Siempre cito a Kenneth Boulding, un economista que decía que “solo un loco o un economista creerían que un crecimiento exponencial puede perpetuarse en un mundo finito”. Solo hay que hacer las cuentas. En Estados Unidos durante el siglo XX, incluso con la Gran Depresión, hubo una tasa media de crecimiento anual del 3%. Con esa tasa de crecimiento, la economía se duplica cada 24 años. En un siglo, se multiplica por 16. El PIB de Estados Unidos en el año 2000 era de 10 billones de dólares.


¿Alguien puede creer que para final de siglo la economía será 16 veces mayor?, ¿qué consumiremos 16 veces más?

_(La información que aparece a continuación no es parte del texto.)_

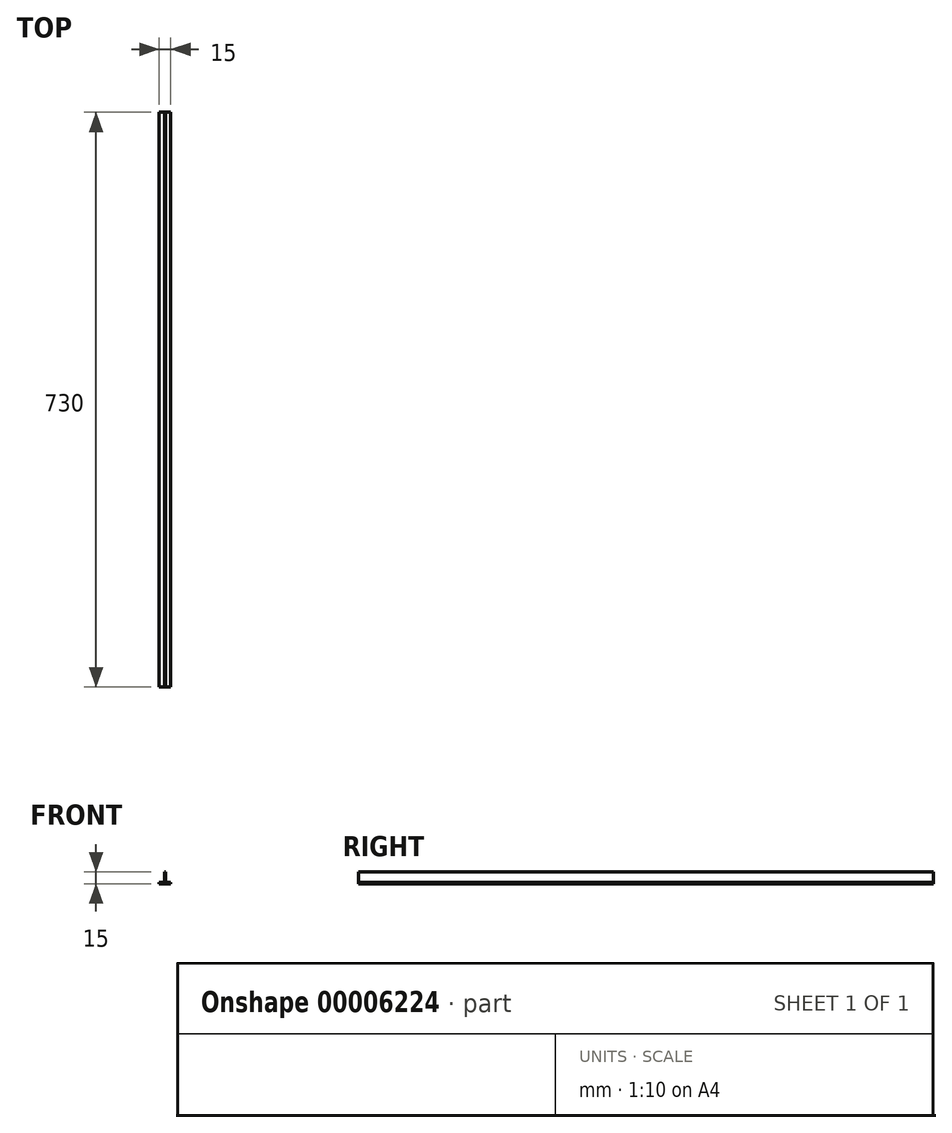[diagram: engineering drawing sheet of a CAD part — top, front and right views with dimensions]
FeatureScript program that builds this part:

Te dicen que no serán cosas materiales, pero que alguien me diga cómo se puede conseguir un crecimiento así sin consumo material. Tenemos que poner freno, y es una necesidad urgente por lo que estamos haciendo con los océanos y el clima.
Si queremos parar el cambio climático hace falta la intervención decidida del Estado. En la derecha se oponen, pero no hay alternativa. Y lo interesante es que sí existe una alternativa: la Democracia Económica.
Las empresas capitalistas tienden a crecer con rendimientos constantes de escala, pero esa lógica no opera en las empresas democráticas, aunque exista competencia. No hay interés en crecer de esa forma porque eso supone repartir los ingresos entre más gente, en lugar de obtener más beneficios para unos pocos, como en las empresas capitalistas. La competencia es buena, es el motor de la innovación y es sano intentar mejorar, pero el problema es la necesidad de crecimiento constante.